I'll admit that I'm scared at times... Scared of unexpected changes, scared that I may not say or do the right things, scared to open up my heart and be vulnerable, scared that I won't have enough time, scared that my hopes and dreams feel so far-fetched or nearly impossible and scared that maybe I'm just so focused on the future, that I end up running from my present self... 😔

I read something earlier today and noticed that it fit exactly not only how I’ve been feeling, but how my thought process has shifted as I’ve grown older: “Breaking out of old thought patterns and finding refreshing ways to express yourself are also things to aspire to... Of course, that means risking being wrong or saying something that not everyone will agree with. GIVE YOURSELF PERMISSION TO TAKE THAT RISK, even if it means making a strong impression that you’re worried will come across as too bold. Have courage to speak your mind and see things in a new light. GROWTH REQUIRES CHANGE.” Can I say that I felt attacked yet heard? 👀

Trust me, despite my calm demeanor, I'm a clam of worry. I worry about others, their tone of voice, their change in behavior, reading too deep into shit and ya girl manages to find a way to worry before there are even things TO worry about, so how do ya'll think I'm doing now?! I'm an acrobat at jumping to conclusions. 😧😩

But, all is well... I woke up this morning.

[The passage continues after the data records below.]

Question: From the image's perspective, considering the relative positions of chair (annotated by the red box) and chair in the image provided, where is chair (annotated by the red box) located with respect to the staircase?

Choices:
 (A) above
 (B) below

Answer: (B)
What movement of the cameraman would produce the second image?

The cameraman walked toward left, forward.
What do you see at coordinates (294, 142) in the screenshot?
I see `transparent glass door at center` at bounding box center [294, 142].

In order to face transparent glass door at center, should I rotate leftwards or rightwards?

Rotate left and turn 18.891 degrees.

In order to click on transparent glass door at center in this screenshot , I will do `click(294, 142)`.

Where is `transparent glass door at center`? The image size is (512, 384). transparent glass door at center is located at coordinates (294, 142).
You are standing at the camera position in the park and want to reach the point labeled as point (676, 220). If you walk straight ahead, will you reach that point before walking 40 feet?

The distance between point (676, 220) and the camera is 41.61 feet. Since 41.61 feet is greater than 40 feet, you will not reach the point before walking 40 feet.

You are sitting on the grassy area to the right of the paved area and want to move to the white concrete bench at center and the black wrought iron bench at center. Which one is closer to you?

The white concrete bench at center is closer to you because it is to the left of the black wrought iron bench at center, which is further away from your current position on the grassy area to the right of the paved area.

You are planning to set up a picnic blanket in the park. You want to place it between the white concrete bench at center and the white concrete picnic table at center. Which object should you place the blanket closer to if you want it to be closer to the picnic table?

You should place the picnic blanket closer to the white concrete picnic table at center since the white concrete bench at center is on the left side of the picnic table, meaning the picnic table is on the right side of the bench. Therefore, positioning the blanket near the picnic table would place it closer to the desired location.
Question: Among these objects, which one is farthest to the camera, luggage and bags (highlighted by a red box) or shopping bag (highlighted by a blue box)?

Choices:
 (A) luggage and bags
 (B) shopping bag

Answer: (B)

I'm ingesting way too much tea and carbohydrates. I've managed to wash my hair with one hand (burned my left hand earlier this week, so please be careful in the kitchen guys!) and type up a fresh post. Baby steps... 🙌

Who knew that turning 28 would not only change how my mind and body operates, but also how much I've been self-reflecting?! Ya girl is tired. She's emotionally drained... 🍵

Anywho, feel free to leave me comments on your thoughts and how you guys are handling things during this hectic situation. Take care my darlings! Stay hydrated, get some well-deserved rest and take your Vitamin C!